(Material for this task Opens)

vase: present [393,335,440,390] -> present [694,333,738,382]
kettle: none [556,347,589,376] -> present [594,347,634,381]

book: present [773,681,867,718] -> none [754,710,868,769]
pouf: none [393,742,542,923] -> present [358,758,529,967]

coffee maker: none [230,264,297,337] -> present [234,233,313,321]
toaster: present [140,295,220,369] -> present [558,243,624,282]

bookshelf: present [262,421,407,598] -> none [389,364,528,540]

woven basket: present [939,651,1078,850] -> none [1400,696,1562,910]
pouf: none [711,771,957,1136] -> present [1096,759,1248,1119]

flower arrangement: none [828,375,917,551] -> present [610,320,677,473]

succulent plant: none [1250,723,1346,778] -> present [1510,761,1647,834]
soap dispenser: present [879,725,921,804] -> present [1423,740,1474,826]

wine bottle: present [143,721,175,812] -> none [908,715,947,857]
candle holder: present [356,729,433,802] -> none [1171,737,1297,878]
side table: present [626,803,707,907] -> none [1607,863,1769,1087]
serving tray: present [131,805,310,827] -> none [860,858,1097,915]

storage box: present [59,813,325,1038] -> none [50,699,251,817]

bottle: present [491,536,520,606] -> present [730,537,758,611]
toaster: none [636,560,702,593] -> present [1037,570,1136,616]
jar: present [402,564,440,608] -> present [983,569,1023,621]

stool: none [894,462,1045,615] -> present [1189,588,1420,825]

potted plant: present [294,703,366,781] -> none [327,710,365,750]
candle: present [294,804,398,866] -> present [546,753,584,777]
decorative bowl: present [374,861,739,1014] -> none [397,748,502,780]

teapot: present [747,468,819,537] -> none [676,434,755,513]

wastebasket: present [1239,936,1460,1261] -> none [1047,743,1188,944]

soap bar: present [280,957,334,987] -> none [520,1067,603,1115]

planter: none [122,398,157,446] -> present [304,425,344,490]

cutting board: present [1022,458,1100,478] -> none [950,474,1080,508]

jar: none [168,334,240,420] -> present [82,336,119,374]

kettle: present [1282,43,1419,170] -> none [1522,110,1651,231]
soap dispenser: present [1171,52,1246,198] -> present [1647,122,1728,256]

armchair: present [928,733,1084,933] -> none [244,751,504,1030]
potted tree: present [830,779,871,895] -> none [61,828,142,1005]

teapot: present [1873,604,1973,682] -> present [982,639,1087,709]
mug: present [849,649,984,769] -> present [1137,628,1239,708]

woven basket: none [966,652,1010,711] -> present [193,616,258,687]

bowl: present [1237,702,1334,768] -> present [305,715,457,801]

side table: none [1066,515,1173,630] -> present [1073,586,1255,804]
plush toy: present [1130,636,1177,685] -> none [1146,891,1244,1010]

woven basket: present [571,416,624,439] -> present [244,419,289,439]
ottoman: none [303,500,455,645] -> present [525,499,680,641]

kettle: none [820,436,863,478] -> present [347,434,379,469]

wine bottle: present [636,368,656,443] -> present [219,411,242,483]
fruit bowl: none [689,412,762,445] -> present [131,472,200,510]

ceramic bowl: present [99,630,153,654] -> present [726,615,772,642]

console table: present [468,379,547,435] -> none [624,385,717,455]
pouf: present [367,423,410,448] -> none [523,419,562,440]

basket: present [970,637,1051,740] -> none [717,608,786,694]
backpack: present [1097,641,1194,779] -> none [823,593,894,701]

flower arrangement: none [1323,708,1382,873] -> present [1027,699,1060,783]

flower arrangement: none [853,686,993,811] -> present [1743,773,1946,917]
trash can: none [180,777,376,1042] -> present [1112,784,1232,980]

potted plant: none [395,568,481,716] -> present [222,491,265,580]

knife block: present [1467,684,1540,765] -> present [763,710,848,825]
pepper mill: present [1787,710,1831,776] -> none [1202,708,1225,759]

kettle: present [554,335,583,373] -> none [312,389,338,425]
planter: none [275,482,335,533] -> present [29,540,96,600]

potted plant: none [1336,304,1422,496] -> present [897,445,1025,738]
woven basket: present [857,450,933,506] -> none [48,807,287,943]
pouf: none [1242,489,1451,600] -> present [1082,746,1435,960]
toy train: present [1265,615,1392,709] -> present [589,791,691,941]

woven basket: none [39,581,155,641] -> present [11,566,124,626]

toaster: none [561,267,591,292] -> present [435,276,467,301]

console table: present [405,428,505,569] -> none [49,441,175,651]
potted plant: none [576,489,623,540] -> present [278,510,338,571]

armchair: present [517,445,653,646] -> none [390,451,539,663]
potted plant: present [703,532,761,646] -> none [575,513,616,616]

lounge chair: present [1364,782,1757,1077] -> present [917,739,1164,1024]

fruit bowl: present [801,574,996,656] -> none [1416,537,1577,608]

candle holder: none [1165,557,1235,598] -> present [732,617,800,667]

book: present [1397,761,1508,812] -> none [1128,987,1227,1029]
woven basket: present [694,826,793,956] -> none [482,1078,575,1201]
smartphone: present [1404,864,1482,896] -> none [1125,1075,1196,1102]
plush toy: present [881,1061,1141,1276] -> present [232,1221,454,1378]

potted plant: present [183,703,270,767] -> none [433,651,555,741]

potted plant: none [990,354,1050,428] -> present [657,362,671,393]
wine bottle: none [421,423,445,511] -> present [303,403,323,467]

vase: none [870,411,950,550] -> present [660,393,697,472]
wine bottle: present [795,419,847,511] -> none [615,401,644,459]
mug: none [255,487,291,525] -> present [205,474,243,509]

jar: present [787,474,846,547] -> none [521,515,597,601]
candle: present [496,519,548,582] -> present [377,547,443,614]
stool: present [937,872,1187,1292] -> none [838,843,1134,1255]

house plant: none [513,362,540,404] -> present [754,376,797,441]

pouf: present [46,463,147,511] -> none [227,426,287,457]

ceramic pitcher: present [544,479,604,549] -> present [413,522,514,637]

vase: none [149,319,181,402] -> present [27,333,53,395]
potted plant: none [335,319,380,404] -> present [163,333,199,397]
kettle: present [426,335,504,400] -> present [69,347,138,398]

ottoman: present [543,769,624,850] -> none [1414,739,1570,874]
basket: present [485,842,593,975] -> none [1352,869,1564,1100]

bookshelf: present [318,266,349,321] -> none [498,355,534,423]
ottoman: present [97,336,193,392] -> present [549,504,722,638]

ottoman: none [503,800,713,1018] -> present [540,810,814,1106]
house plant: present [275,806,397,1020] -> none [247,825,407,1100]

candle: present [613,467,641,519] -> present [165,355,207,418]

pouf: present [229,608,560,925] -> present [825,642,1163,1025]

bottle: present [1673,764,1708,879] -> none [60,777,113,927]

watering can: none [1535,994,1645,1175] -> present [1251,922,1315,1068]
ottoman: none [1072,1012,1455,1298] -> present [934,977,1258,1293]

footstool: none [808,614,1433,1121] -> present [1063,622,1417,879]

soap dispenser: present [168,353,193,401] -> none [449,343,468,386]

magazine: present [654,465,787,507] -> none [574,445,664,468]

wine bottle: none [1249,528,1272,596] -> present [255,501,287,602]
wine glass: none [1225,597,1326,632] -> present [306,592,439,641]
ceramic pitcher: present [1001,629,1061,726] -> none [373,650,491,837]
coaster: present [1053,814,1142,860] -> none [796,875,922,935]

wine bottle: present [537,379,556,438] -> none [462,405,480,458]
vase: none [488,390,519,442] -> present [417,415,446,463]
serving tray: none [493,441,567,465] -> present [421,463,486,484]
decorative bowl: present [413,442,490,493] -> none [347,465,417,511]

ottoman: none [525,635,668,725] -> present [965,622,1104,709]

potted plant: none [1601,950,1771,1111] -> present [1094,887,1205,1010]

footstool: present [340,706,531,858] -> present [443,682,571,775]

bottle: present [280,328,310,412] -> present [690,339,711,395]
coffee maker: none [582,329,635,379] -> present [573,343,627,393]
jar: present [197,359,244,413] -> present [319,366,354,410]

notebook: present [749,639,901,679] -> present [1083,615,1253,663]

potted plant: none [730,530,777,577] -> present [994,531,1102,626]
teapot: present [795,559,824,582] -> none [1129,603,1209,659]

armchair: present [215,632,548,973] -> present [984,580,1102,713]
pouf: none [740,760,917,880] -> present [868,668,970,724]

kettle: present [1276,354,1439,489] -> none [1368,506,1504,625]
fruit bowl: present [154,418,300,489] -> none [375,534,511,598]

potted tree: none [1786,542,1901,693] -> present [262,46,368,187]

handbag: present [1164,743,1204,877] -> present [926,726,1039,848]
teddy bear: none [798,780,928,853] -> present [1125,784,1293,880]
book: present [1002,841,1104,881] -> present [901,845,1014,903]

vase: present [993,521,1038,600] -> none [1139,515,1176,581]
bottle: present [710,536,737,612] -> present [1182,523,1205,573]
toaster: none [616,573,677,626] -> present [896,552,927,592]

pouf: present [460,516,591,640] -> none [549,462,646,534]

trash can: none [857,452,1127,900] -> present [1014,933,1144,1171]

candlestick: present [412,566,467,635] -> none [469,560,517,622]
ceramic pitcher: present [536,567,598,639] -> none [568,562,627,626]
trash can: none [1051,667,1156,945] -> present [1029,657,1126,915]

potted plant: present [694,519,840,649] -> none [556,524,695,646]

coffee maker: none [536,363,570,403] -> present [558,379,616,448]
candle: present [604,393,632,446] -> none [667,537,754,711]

(Material for this task Closes)

Exercise aim: Copy each line of the data that contains the word "planter", leaving the other lines out.

Task output:
planter: none [122,398,157,446] -> present [304,425,344,490]
planter: none [275,482,335,533] -> present [29,540,96,600]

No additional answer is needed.